# START OF THE INPUT
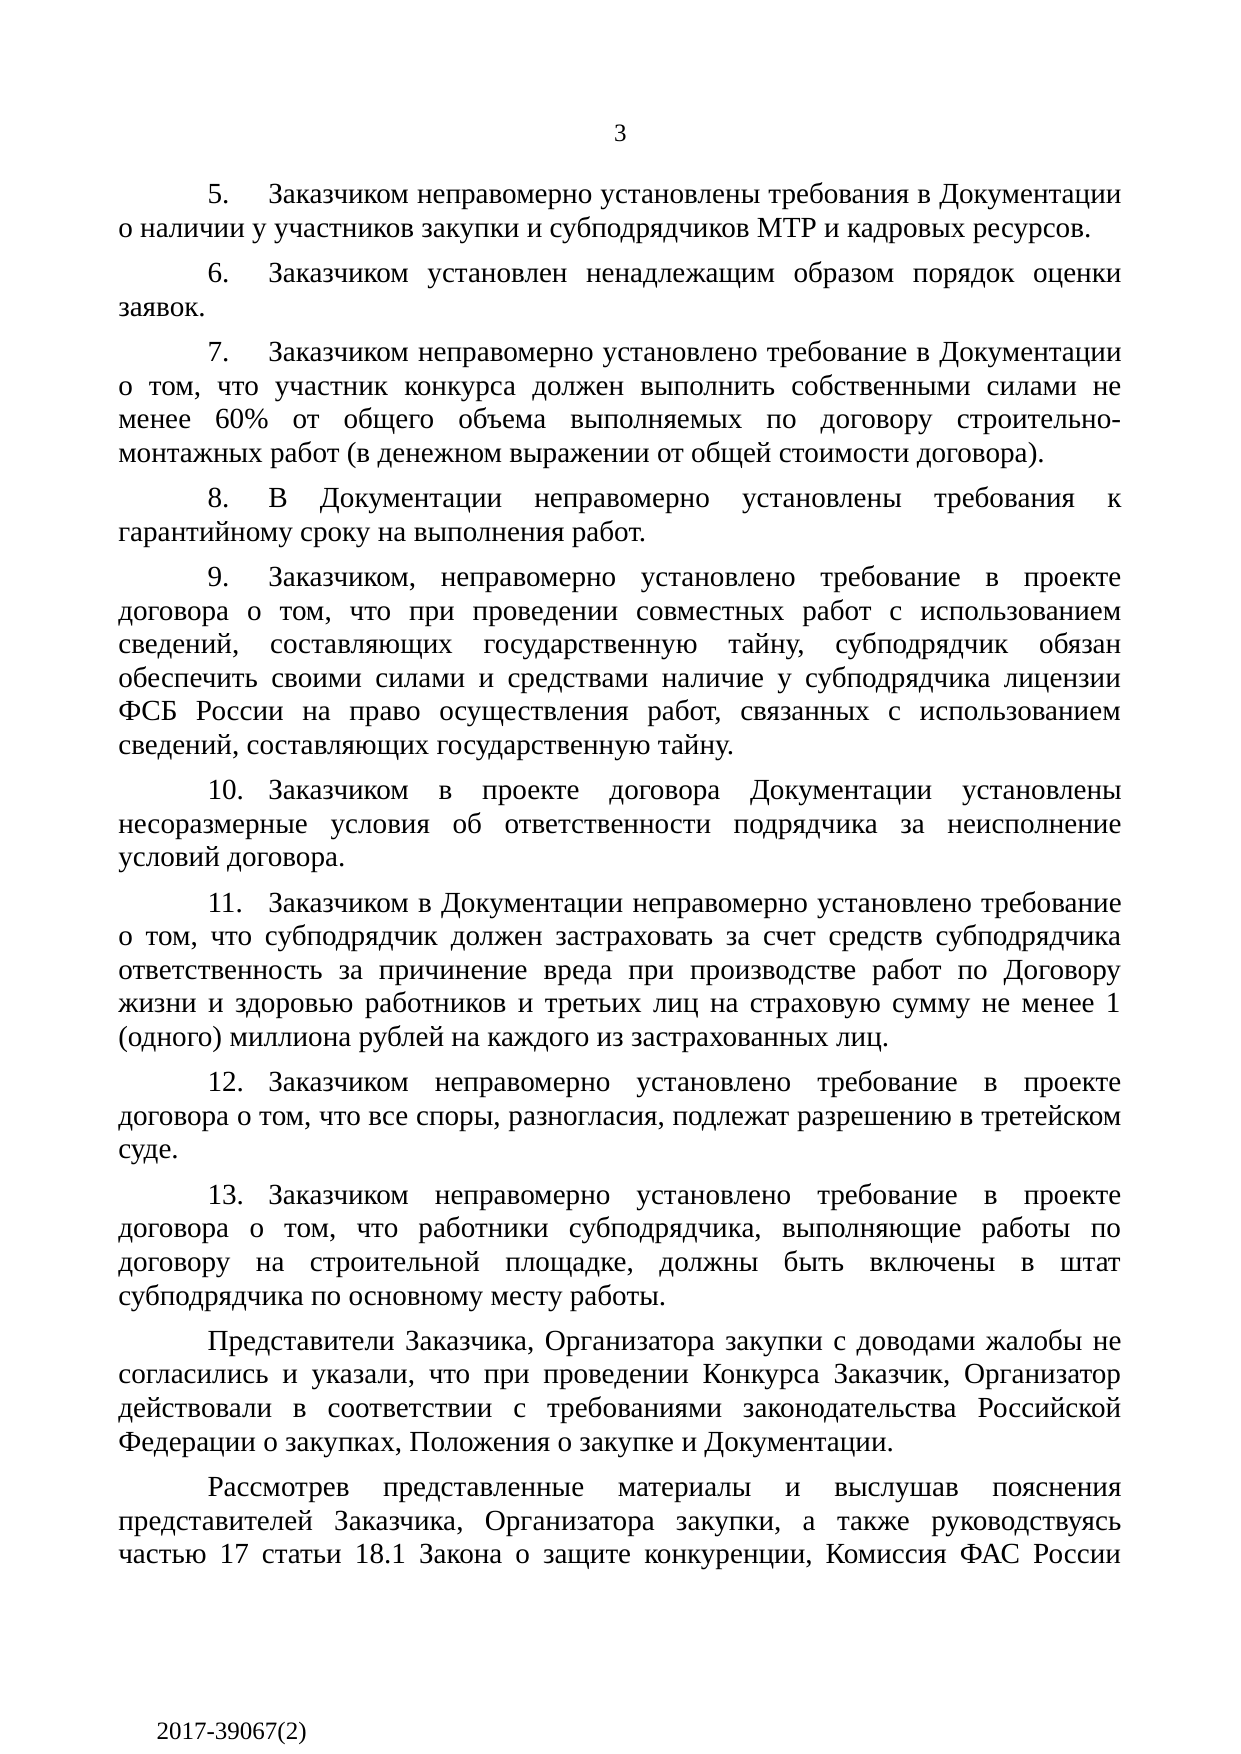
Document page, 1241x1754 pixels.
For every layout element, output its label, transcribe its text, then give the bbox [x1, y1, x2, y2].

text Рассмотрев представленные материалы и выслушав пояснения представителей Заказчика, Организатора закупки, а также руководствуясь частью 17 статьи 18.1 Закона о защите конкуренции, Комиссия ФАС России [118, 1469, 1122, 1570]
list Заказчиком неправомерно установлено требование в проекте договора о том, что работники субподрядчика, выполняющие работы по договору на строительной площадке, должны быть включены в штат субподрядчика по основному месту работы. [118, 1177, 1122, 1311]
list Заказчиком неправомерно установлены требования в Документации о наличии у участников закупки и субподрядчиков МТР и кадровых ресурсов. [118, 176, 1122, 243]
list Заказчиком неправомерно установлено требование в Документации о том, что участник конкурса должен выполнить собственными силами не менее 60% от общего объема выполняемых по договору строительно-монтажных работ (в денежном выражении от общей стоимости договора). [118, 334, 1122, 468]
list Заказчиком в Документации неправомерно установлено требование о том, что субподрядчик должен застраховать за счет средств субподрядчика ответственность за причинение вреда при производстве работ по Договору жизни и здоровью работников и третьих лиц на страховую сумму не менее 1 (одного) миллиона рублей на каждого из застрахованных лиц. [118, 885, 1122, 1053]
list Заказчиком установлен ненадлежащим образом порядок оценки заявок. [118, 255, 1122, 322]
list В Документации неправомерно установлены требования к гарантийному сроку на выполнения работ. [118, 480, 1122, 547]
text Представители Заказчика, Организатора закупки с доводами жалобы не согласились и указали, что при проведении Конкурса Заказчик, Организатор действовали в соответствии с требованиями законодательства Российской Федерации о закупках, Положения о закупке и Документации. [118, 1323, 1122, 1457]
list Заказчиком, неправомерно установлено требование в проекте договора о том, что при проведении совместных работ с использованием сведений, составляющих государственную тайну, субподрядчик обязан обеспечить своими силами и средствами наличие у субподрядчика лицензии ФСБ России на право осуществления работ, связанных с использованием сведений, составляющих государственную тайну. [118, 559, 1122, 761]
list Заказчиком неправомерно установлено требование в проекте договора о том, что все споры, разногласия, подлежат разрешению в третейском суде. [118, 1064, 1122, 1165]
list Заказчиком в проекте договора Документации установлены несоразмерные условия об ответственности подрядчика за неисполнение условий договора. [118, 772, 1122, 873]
# END OF THE INPUT
# START OF THE INPUT
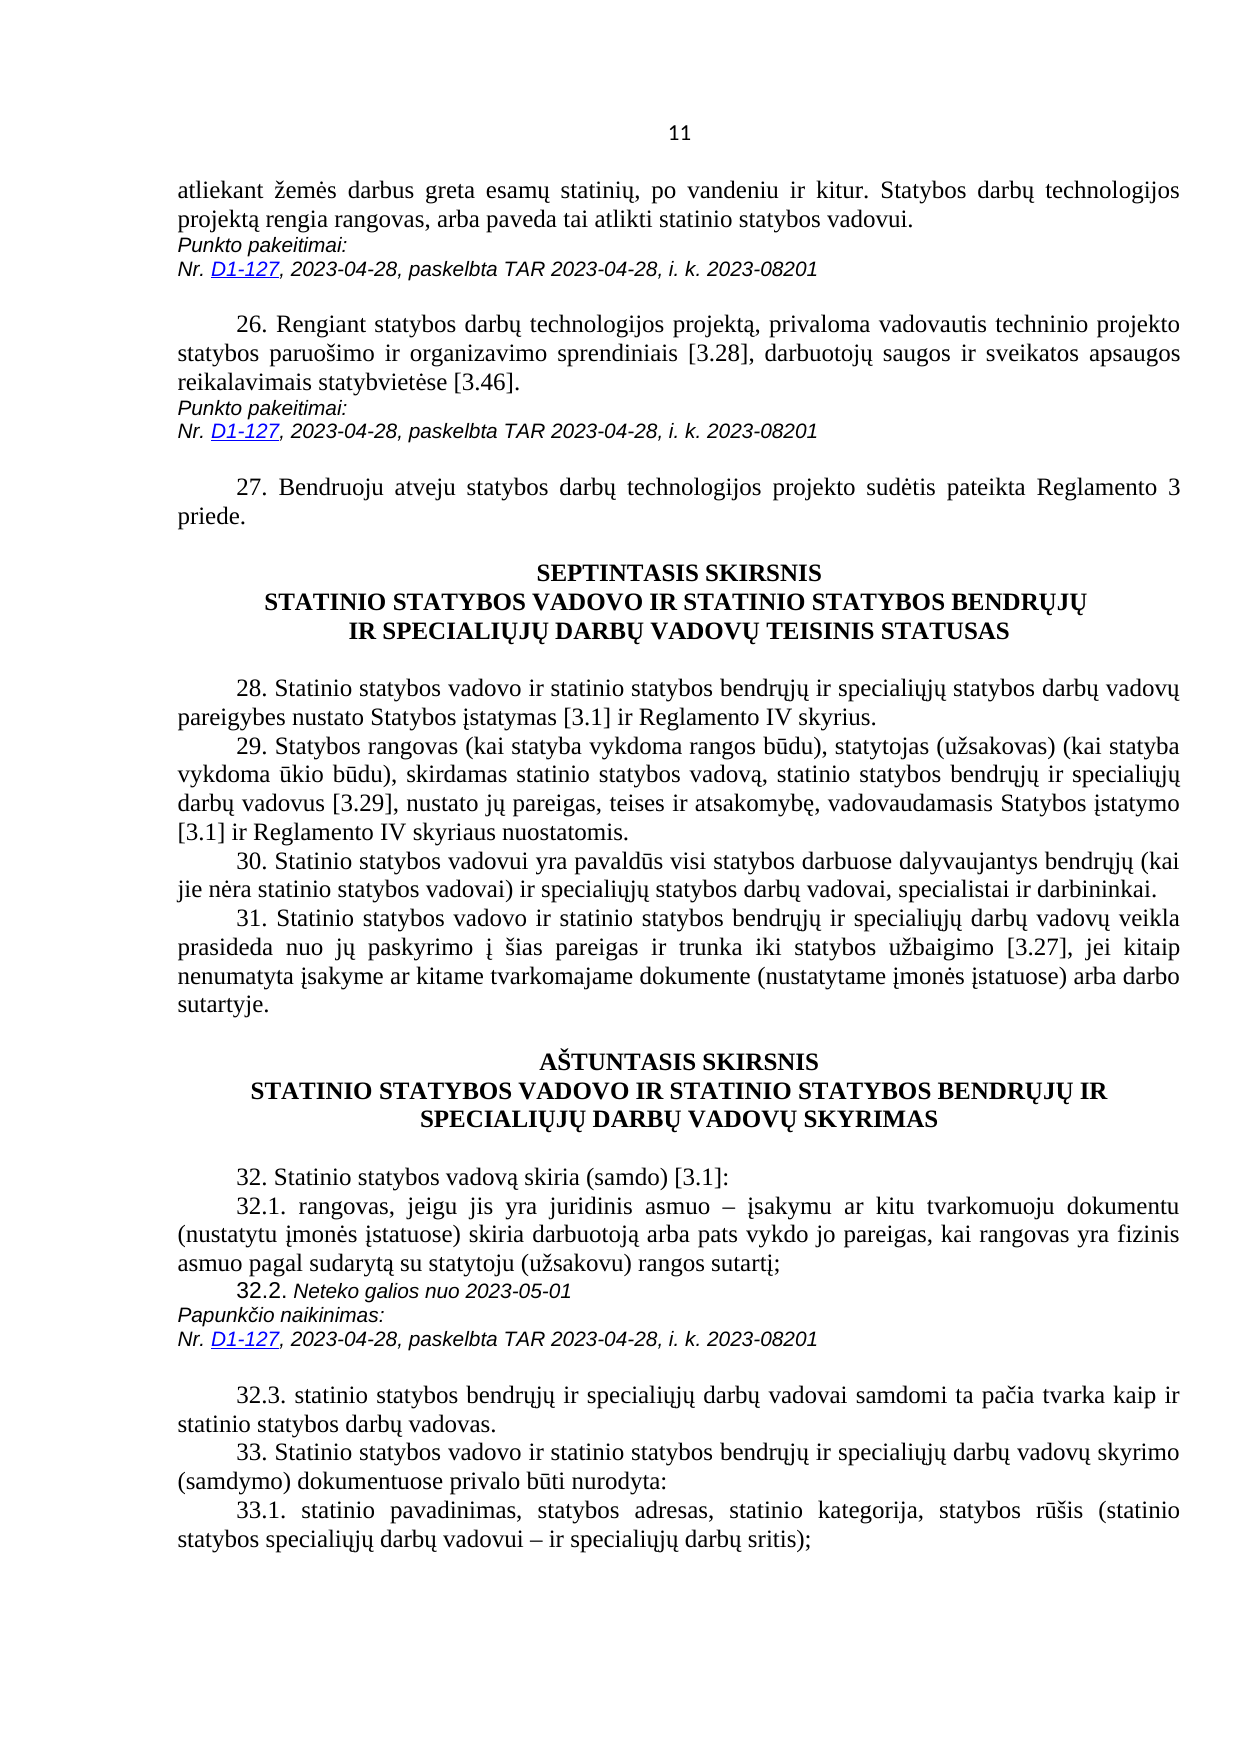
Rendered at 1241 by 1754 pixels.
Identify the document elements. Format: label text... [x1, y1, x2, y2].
# END OF THE INPUT
# START OF THE INPUT
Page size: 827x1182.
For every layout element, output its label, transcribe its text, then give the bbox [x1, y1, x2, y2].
# END OF THE INPUT
WHAT IS NEEDED
Count the lines above that contain the string "Организатора" and give only the number.

TASK ANSWER
2